**EXCERPTED TEXT**
------------------------------------------------------------

People wonder at how authors like Zamyatin and Orwell could have been so prescient as to forecast what’s happening today. Of course what’s happening today is exactly what they had observed and experienced themselves. They didn’t create from imagination some dystopian future, they saw it already existed and reported on it. What we’re moving towards today is not just some fictional dystopian novel that happens to coincide with the times but a world that had already existed and in fact never went away.

Michael Cazaly
Michael Cazaly
2 months ago
Reply to  Brett H

“The future is already here, it’s just unevenly distributed”…William Gibson

Walter Marvell
Walter Marvell
2 months ago

Superb essay

CF Hankinson
CF Hankinson
2 months ago

Great article thanks. WE stopped me in my tracks when I read it as a very young woman in the early seventies. I’d cut my teenage teeth on science fantasy, (a minor branch of sci-fi) Ray Bradbury, and PKDick were my favourites, before I read Orwell who had escaped such classification probably a class influence. And here was surely the UR of such critical fantasies, a Soviet version compared to the capitalist ones though both wrestling with autonomy versus authoritarianism, the rational versus emotional, control versus chaos, freedom of the market versus the monetizing of everything. Safety from starvation versus lack of freedom. Written so many years earlier. The errors of either positions taken too far. Thanks

Panagiotis Papanikolaou
Panagiotis Papanikolaou
2 months ago

Quite interesting article. Having recently read “We” I think there is a distinct differentiation with 1984, as the former deals mainly with the emotional machinations of the system and it’s psychological effects on the individual, whereas in 1984 Orwell provides a more detailed analysis of the propaganda tools and methods used to control the masses.

I partially disagree with the statement that in 1984 tyranny is imposed whereas in We it comes as a relief.
In the end of 1984 the protagonist realises that he loves the Big Brother – granted he is forced through torture, but in both cases the populace is managed and controlled via emotional manipulation and not so much through brute force.

Lancashire Lad
Lancashire Lad
2 months ago

I’ve been critical of this writer’s two most recent articles for Unherd on the grounds of playing to popular culture but here he absolutely redeems himself.
I’d not heard of Zamyatin (no apologies for that) but a review of his life and work a century on is more than welcome, and reveals him to be a forerunner of some later cultural icons of literature and film which is quite remarkable.
What it demonstrates is a testament to the human spirit. There’s something atavistic about human thought, which can be viewed either positively and to be treasured, or negatively and to be eradicated. The key characteristic of those who wish to eradicate it is authoritarianism, in all it’s guises: whether state-sponsored or organised religions.

------------------------------------------------------------

**RECORDS**

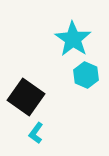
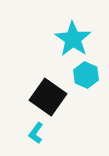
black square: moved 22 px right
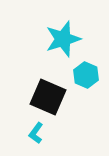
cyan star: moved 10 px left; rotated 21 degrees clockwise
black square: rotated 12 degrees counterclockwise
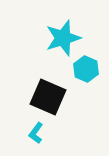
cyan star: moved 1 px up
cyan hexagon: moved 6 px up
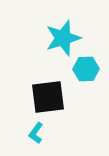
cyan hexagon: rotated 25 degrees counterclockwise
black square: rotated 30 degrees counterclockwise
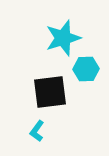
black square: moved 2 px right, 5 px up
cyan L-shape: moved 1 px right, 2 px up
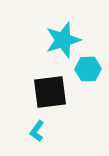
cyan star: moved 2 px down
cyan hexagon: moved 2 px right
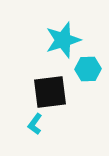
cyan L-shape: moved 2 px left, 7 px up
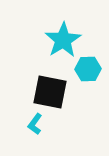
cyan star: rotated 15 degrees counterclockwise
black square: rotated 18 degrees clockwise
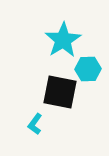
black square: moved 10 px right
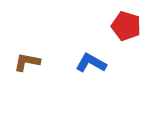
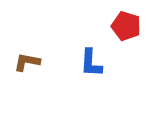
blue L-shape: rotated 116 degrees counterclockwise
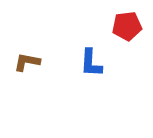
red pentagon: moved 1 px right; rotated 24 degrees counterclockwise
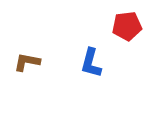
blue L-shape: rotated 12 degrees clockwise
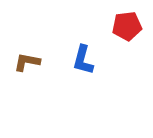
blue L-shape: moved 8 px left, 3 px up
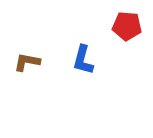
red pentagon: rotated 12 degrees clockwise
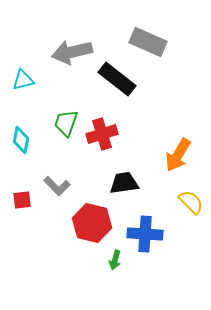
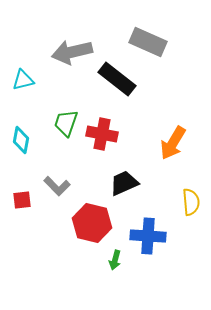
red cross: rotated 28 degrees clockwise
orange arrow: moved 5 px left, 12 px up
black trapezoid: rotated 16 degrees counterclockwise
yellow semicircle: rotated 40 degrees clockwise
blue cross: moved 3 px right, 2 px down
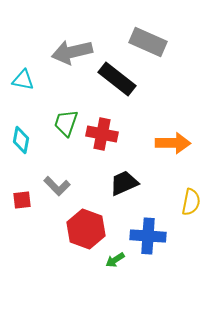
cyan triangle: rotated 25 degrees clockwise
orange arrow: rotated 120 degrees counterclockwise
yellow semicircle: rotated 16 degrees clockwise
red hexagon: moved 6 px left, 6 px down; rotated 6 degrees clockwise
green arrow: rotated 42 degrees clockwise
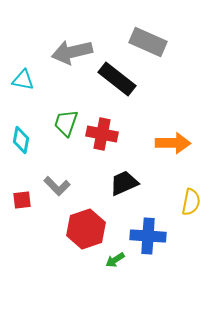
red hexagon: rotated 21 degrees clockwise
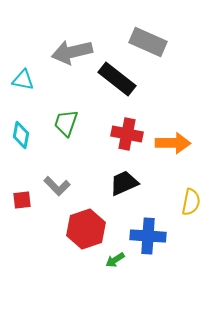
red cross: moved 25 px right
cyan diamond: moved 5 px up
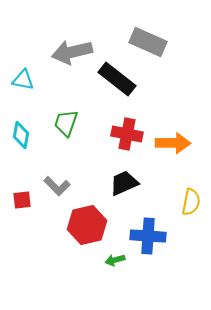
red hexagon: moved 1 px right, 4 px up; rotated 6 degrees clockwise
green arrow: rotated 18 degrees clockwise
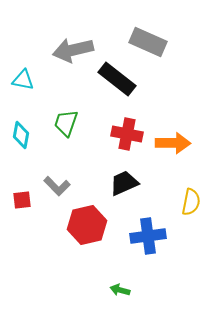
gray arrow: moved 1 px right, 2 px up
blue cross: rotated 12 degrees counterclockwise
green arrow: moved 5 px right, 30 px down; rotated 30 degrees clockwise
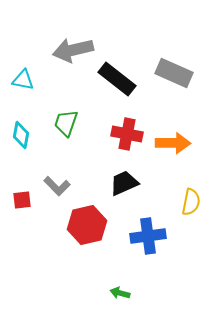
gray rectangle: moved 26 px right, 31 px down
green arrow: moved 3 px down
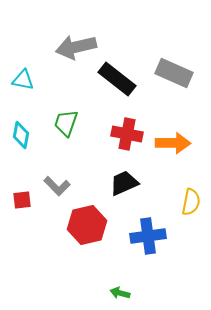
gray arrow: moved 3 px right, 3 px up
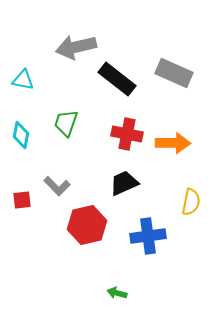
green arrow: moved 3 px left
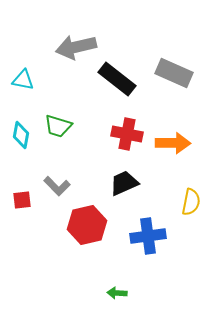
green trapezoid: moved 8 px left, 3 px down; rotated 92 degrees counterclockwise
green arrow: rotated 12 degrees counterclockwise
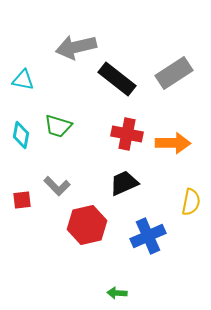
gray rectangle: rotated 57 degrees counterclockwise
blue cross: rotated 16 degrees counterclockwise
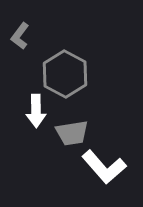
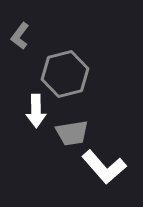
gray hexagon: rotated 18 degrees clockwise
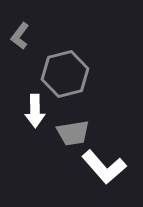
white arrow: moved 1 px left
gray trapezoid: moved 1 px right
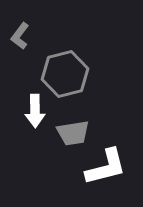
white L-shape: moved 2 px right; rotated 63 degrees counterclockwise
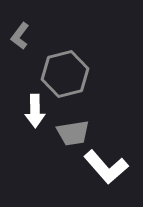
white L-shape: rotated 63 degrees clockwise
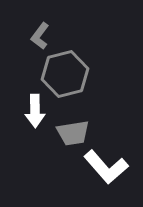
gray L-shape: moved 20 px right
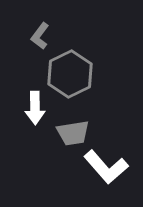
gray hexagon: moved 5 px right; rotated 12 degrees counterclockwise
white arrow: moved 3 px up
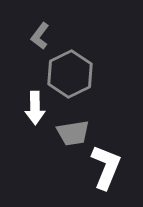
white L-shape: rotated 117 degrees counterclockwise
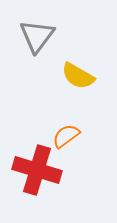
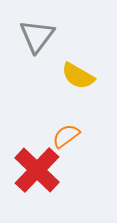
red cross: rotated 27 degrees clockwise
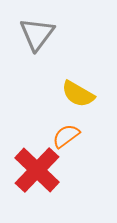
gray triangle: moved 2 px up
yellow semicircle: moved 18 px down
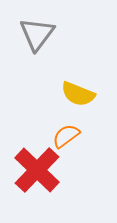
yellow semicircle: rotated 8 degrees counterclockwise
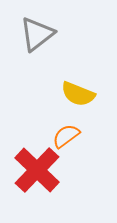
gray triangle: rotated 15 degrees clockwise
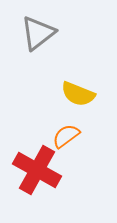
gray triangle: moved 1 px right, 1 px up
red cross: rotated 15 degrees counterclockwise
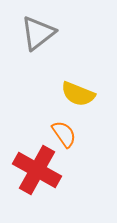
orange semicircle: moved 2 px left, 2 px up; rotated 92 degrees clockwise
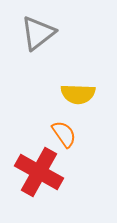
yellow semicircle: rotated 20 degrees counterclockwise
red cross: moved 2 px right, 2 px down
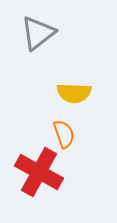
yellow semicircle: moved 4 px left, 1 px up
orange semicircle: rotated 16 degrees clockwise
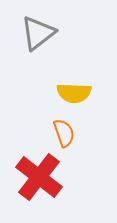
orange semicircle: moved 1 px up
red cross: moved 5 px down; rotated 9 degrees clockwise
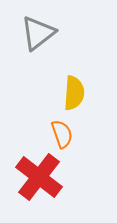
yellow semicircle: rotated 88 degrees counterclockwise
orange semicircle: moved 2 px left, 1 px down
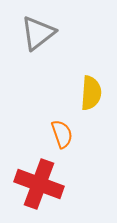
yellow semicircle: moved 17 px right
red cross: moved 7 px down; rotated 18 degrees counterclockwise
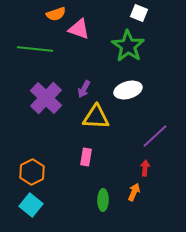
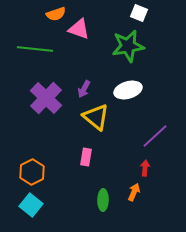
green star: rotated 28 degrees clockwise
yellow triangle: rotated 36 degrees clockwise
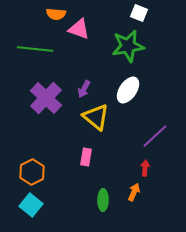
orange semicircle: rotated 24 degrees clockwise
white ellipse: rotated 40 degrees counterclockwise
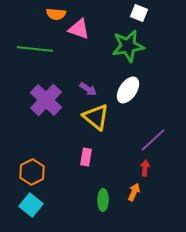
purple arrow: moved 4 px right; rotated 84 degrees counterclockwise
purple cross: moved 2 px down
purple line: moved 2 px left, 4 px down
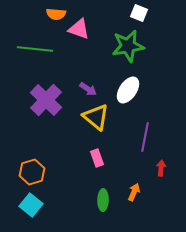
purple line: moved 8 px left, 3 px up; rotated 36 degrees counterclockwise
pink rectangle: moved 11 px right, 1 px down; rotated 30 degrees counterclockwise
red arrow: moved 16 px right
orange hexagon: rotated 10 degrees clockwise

------------------------------------------------------------

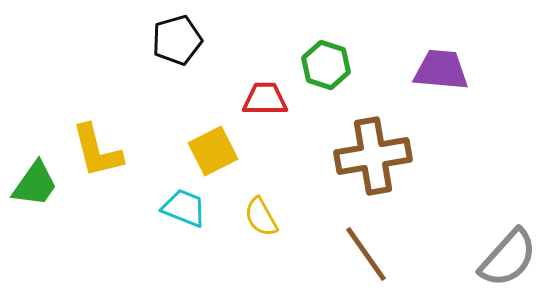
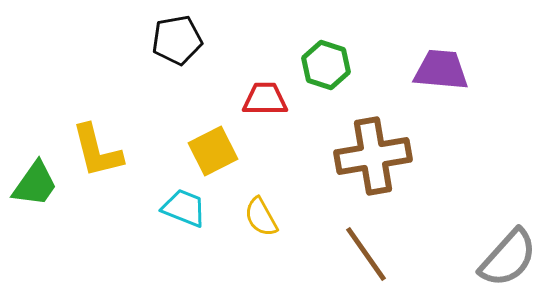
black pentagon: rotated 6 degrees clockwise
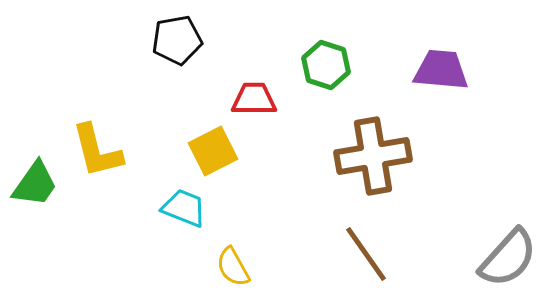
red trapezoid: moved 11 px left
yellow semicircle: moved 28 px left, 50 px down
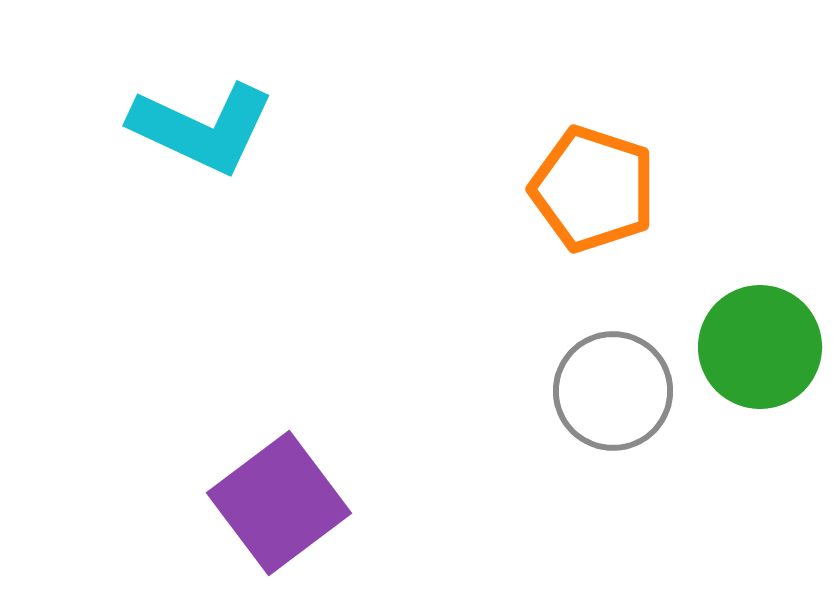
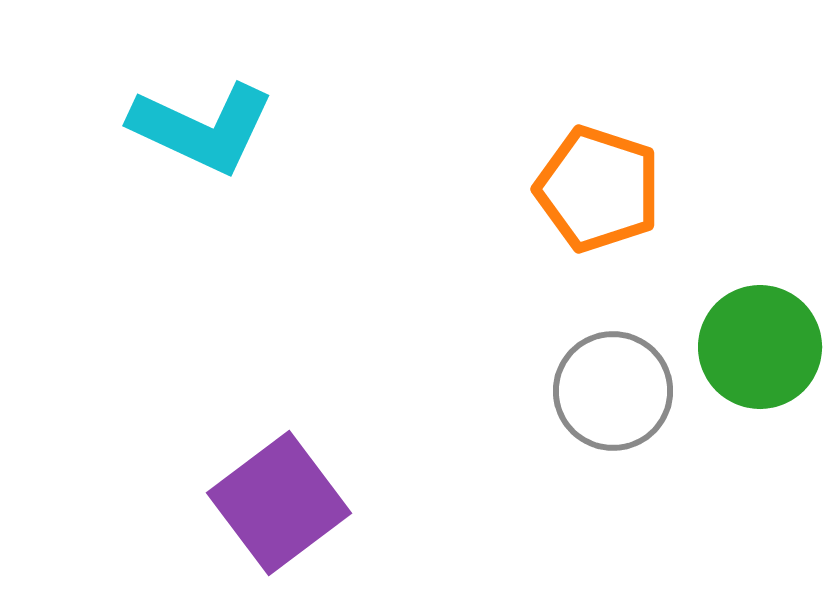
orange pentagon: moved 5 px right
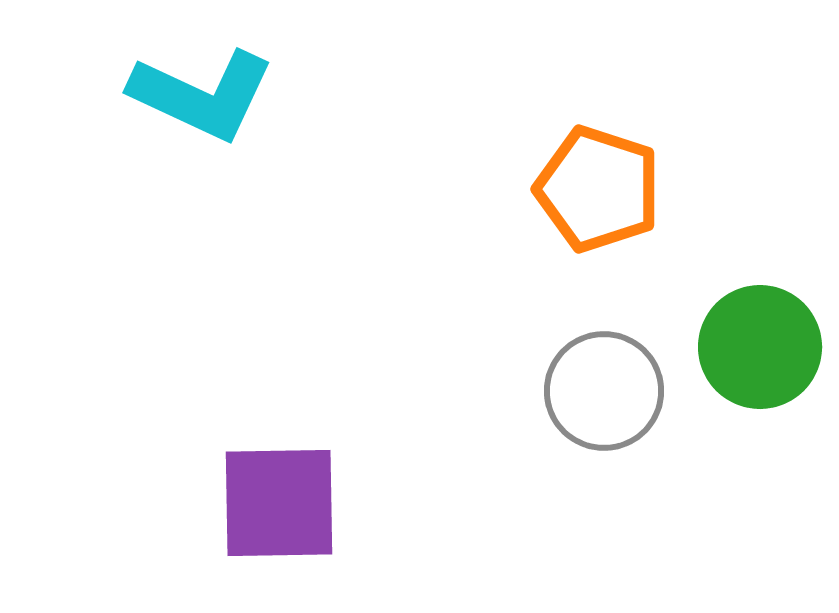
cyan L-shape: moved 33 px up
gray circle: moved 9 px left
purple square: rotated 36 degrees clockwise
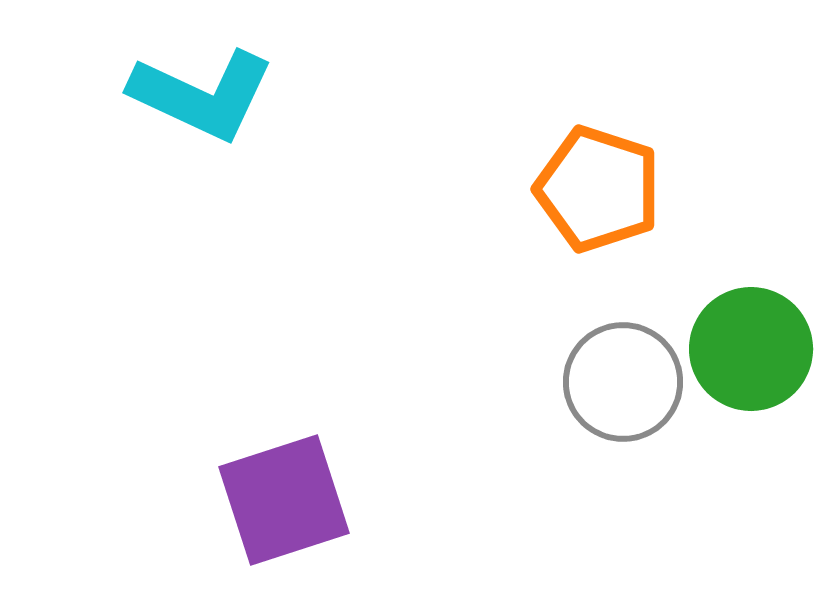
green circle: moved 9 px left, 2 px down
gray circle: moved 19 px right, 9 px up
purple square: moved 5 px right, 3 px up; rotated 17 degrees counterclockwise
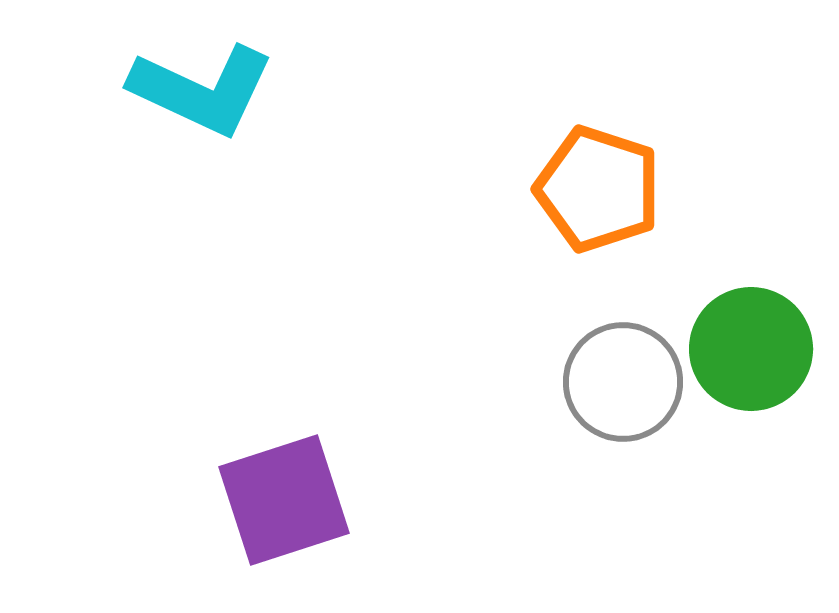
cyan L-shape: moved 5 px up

------------------------------------------------------------

**LIST OF TASKS**
• a. Please decide whether each statement below agrees with the reader comments on Zamyatin and Orwell, answering yes or no and quoting the words from those comments that settle it. (i) One commenter first read We as a very young woman in the early seventies. (ii) Panagiotis Papanikolaou fully agrees that tyranny is imposed in 1984 but comes as a relief in We. (iii) Lancashire Lad already knew of Zamyatin before reading the article.
• b. Carry on the reader comments on Zamyatin and Orwell from the point where they end.

**EXERCISE RESULTS**
• a.
(i) Yes: "WE stopped me in my tracks when I read it as a very young woman in the early seventies."
(ii) No: "I partially disagree with the statement that in 1984 tyranny is imposed whereas in We it comes as a relief."
(iii) No: "I’d not heard of Zamyatin (no apologies for that)"

• b.
Simon S
Simon S
2 months ago

Brilliant – and thank you Unherd for publishing this.

How many of us believe what we think/perceive we need to believe, to conform, and how many of us grapple with the truth?

UnHerd Reader
UnHerd Reader
2 months ago

Finding out that Orwell was more of a reinterpretor than stone cold creator was disheartening. That said, 1984 is a significant reinterpretation and frankly better written.

William Amos
William Amos
2 months ago
Reply to  UnHerd Reader

In his other novels Orwell also borrowed heavily from George Gissing. Very heavily indeed for Keep the Aspidistra Flying.
It needn’t diminish him, necessarily. Rather like Johnson he was a first rate critic and essayist but a not-quite-first-rate novelist.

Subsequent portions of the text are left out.